Through this process, and after a lot of illustrations, my work gained consistency, which in my opinion is one of the most important things in illustration.
Having a solid portfolio tells your potential clients your work is mature and you are able to work on a professional assignment.
But it also gives you self confidence and familiarity with the process of producing new illustrations.
Creating a Professional Website and a Professional Email Address
I’ve always been a bit obsessed with my website, trying to improve the usability and the way it looks.
I think since I started, I’ve created more than 5 different websites featuring my work. And, believe it or not, I’m already working on a new version of my portfolio, even though I launched the last version just 7 months ago.
You don’t need to be as crazy as I am, but you must have a professional website with your own domain and your own email address. It’s one of the most obvious things that differentiates a beginner from an established illustrator. Believe that your illustrations deserve a great place to be shown.
Nowadays there are a lot of options that don’t require advanced knowledge, so there is no excuse for not having a professional website and a professional email address.
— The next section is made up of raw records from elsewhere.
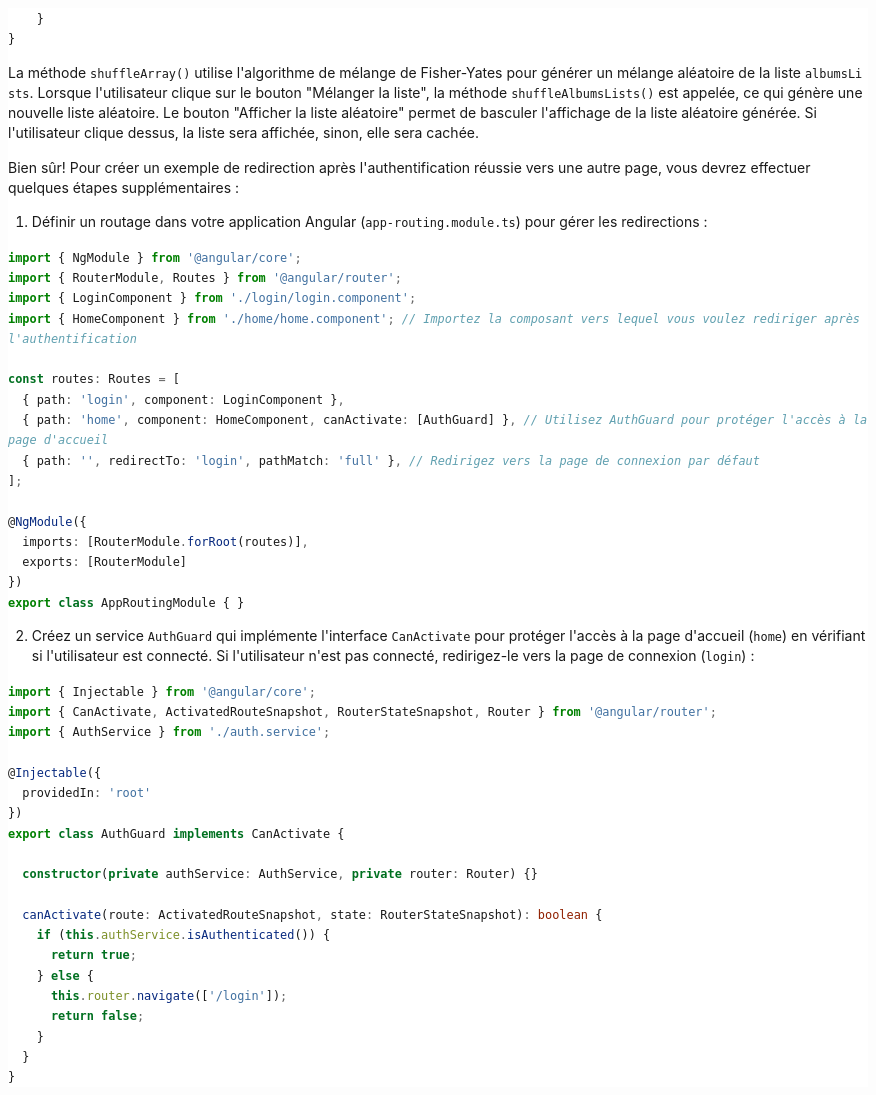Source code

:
 ```typescript
    }
}
```

La méthode `shuffleArray()` utilise l'algorithme de mélange de Fisher-Yates pour générer un mélange aléatoire de la liste `albumsLists`. Lorsque l'utilisateur clique sur le bouton "Mélanger la liste", la méthode `shuffleAlbumsLists()` est appelée, ce qui génère une nouvelle liste aléatoire. Le bouton "Afficher la liste aléatoire" permet de basculer l'affichage de la liste aléatoire générée. Si l'utilisateur clique dessus, la liste sera affichée, sinon, elle sera cachée.

Bien sûr! Pour créer un exemple de redirection après l'authentification réussie vers une autre page, vous devrez effectuer quelques étapes supplémentaires :

1. Définir un routage dans votre application Angular (`app-routing.module.ts`) pour gérer les redirections :

```typescript
import { NgModule } from '@angular/core';
import { RouterModule, Routes } from '@angular/router';
import { LoginComponent } from './login/login.component';
import { HomeComponent } from './home/home.component'; // Importez la composant vers lequel vous voulez rediriger après l'authentification

const routes: Routes = [
  { path: 'login', component: LoginComponent },
  { path: 'home', component: HomeComponent, canActivate: [AuthGuard] }, // Utilisez AuthGuard pour protéger l'accès à la page d'accueil
  { path: '', redirectTo: 'login', pathMatch: 'full' }, // Redirigez vers la page de connexion par défaut
];

@NgModule({
  imports: [RouterModule.forRoot(routes)],
  exports: [RouterModule]
})
export class AppRoutingModule { }
```

2. Créez un service `AuthGuard` qui implémente l'interface `CanActivate` pour protéger l'accès à la page d'accueil (`home`) en vérifiant si l'utilisateur est connecté. Si l'utilisateur n'est pas connecté, redirigez-le vers la page de connexion (`login`) :

```typescript
import { Injectable } from '@angular/core';
import { CanActivate, ActivatedRouteSnapshot, RouterStateSnapshot, Router } from '@angular/router';
import { AuthService } from './auth.service';

@Injectable({
  providedIn: 'root'
})
export class AuthGuard implements CanActivate {

  constructor(private authService: AuthService, private router: Router) {}

  canActivate(route: ActivatedRouteSnapshot, state: RouterStateSnapshot): boolean {
    if (this.authService.isAuthenticated()) {
      return true;
    } else {
      this.router.navigate(['/login']);
      return false;
    }
  }
}
```
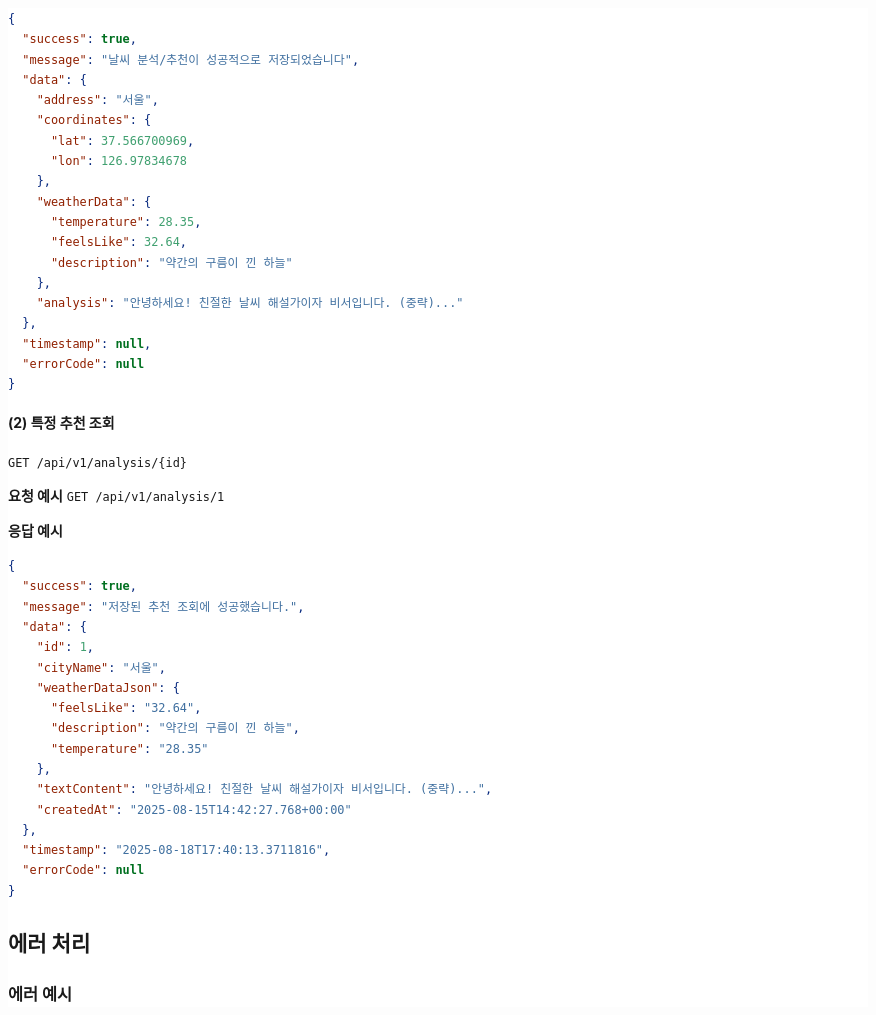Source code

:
 ```json
{
  "success": true,
  "message": "날씨 분석/추천이 성공적으로 저장되었습니다",
  "data": {
    "address": "서울",
    "coordinates": {
      "lat": 37.566700969,
      "lon": 126.97834678
    },
    "weatherData": {
      "temperature": 28.35,
      "feelsLike": 32.64,
      "description": "약간의 구름이 낀 하늘"
    },
    "analysis": "안녕하세요! 친절한 날씨 해설가이자 비서입니다. (중략)..."
  },
  "timestamp": null,
  "errorCode": null
}
```
#### (2) 특정 추천 조회
`GET /api/v1/analysis/{id}`

**요청 예시**
`GET /api/v1/analysis/1`

**응답 예시**

```json
{
  "success": true,
  "message": "저장된 추천 조회에 성공했습니다.",
  "data": {
    "id": 1,
    "cityName": "서울",
    "weatherDataJson": {
      "feelsLike": "32.64",
      "description": "약간의 구름이 낀 하늘",
      "temperature": "28.35"
    },
    "textContent": "안녕하세요! 친절한 날씨 해설가이자 비서입니다. (중략)...",
    "createdAt": "2025-08-15T14:42:27.768+00:00"
  },
  "timestamp": "2025-08-18T17:40:13.3711816",
  "errorCode": null
}
```
## 에러 처리

### 에러 예시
Building the Potential Client Database
Once I understood how the illustration business works, and after having a solid portfolio presented on a professional website, I was ready to start working.
The only problem was that I didn’t have any assignments or clients. It was time to develop a strategy.
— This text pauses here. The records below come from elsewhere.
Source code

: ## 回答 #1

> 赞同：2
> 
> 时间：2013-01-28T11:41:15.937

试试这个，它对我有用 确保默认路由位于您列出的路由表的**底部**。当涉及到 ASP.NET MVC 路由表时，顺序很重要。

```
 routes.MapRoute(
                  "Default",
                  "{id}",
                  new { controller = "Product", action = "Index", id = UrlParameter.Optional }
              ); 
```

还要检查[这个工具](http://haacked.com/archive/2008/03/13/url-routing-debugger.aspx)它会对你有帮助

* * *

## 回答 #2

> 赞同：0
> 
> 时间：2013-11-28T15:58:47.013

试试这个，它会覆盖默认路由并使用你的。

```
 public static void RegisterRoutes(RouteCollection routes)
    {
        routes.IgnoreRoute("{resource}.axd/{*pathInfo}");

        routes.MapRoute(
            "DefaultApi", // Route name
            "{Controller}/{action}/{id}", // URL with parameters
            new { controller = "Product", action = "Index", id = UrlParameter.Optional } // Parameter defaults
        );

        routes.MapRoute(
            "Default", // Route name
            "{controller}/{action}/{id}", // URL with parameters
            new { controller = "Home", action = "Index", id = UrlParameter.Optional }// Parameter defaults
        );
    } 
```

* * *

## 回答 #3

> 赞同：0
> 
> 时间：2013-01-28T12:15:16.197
I decided I wanted to work for newspapers and magazines because I wanted to create editorial illustrations that allowed me to develop a conceptual approach.
My strategy was to contact art directors I wanted to work with directly.
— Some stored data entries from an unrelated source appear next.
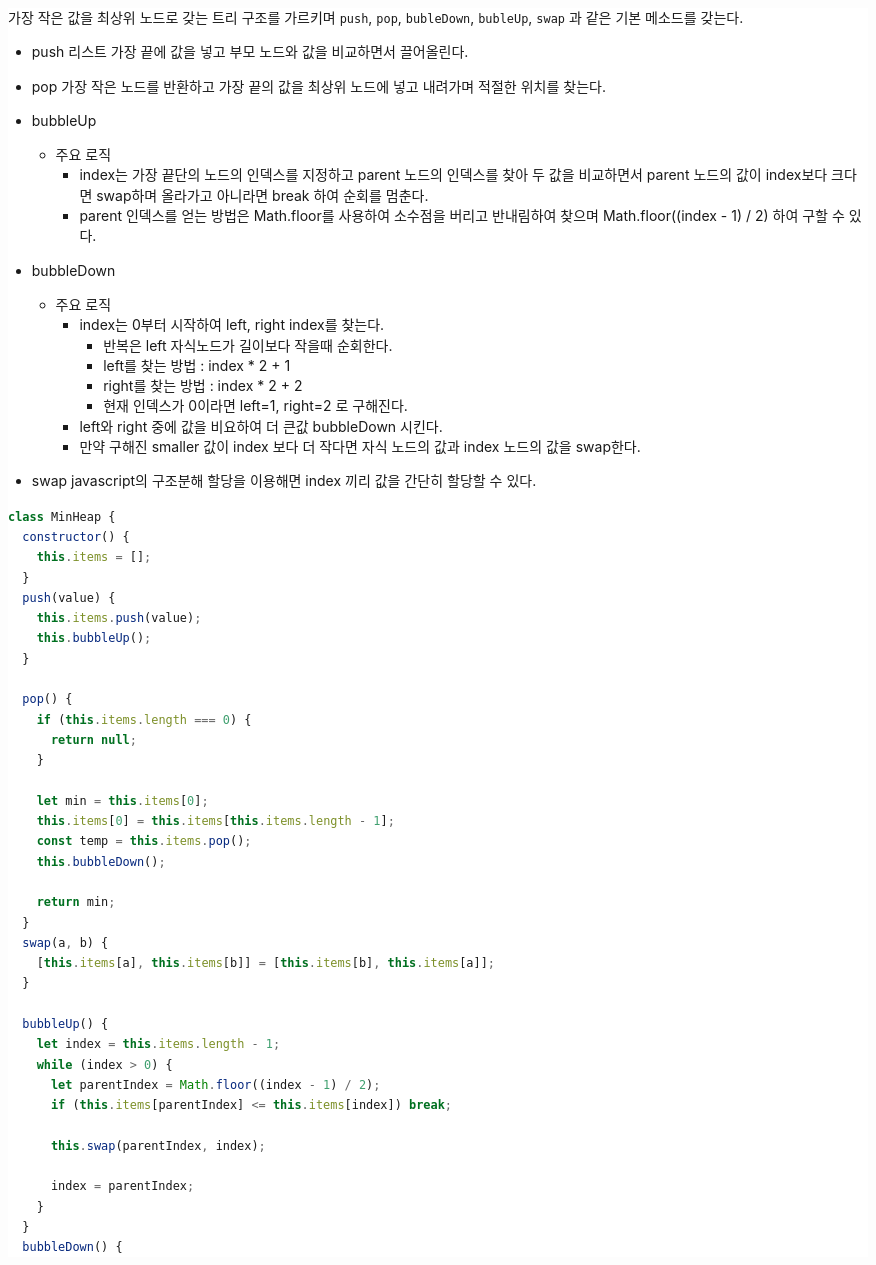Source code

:가장 작은 값을 최상위 노드로 갖는 트리 구조를 가르키며 `push`, `pop`, `bubleDown`, `bubleUp`, `swap` 과 같은 기본 메소드를 갖는다.

- push
  리스트 가장 끝에 값을 넣고 부모 노드와 값을 비교하면서 끌어올린다.

- pop
  가장 작은 노드를 반환하고 가장 끝의 값을 최상위 노드에 넣고 내려가며 적절한 위치를 찾는다.

- bubbleUp

  - 주요 로직
    - index는 가장 끝단의 노드의 인덱스를 지정하고 parent 노드의 인덱스를 찾아 두 값을 비교하면서 parent 노드의 값이 index보다 크다면 swap하며 올라가고 아니라면 break 하여 순회를 멈춘다.
    - parent 인덱스를 얻는 방법은 Math.floor를 사용하여 소수점을 버리고 반내림하여 찾으며 Math.floor((index - 1) / 2) 하여 구할 수 있다.

- bubbleDown

  - 주요 로직
    - index는 0부터 시작하여 left, right index를 찾는다.
      - 반복은 left 자식노드가 길이보다 작을때 순회한다.
      - left를 찾는 방법 : index \* 2 + 1
      - right를 찾는 방법 : index \* 2 + 2
      - 현재 인덱스가 0이라면 left=1, right=2 로 구해진다.
    - left와 right 중에 값을 비요하여 더 큰값 bubbleDown 시킨다.
    - 만약 구해진 smaller 값이 index 보다 더 작다면 자식 노드의 값과 index 노드의 값을 swap한다.

- swap
  javascript의 구조분해 할당을 이용해면 index 끼리 값을 간단히 할당할 수 있다.

```javascript
class MinHeap {
  constructor() {
    this.items = [];
  }
  push(value) {
    this.items.push(value);
    this.bubbleUp();
  }

  pop() {
    if (this.items.length === 0) {
      return null;
    }

    let min = this.items[0];
    this.items[0] = this.items[this.items.length - 1];
    const temp = this.items.pop();
    this.bubbleDown();

    return min;
  }
  swap(a, b) {
    [this.items[a], this.items[b]] = [this.items[b], this.items[a]];
  }

  bubbleUp() {
    let index = this.items.length - 1;
    while (index > 0) {
      let parentIndex = Math.floor((index - 1) / 2);
      if (this.items[parentIndex] <= this.items[index]) break;

      this.swap(parentIndex, index);

      index = parentIndex;
    }
  }
  bubbleDown() {
```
I created a spreadsheet where I recorded the name of the art director, the media, and the email address.
To find the email addresses, I used some email tools and also sent some emails to the media to ask for specific contact information.
It took me a couple of months, but in the end I had a huge database with hundreds of contacts of the art directors I wanted to work with.
Additionally, I started considering the option of having an agent who would represent me and help me find work. I included a section inside the spreadsheet for the agents and agencies.
Contacting the Art Directors and Agencies
When my contact list was ready, I started to contact art directors individually. I sent literally hundreds of emails.
I used different approaches including different kind of messages, with and without attachments, experimenting with different days and times, testing different email subjects, etc.
I didn’t find any magic formula, but with the experience I found that some things work better than others. (I wrote this post with tips on how to contact art directors).
Getting Some Answers and My First Assignments
The response rate to my emails was very low, maybe 10%. But the important thing was that a few of those responses liked my work and offered me my first assignments.
This strategy allowed me to introduce my work to hundreds of potential clients.
I felt extremely happy that my strategy worked! I finally had some assignments to work on.
Being Represented by an Agent
One of the responses I got was from Anna Goodson, an illustration agency I contacted asking for representation.
After a couple of meetings, we came to an agreement and we started to work together.
The day we announced our partnership, I got 3 assignments, and since then I’ve had regular assignments from clients all over the world. Some of those assignments are provided by Anna. But some contact me directly, proving that my strategy of contacting art directors worked better than expected.
It took me a lot of time to understand the illustration business and to develop a solid portfolio. But after that, it was only a matter of months before I started receiving assignments.
I just needed to contact the right people in the right way and show my interest in working for them.
This article is based on my own experience, but I believe these steps are useful for anyone who wants to be an illustrator (or other kind of graphic artist).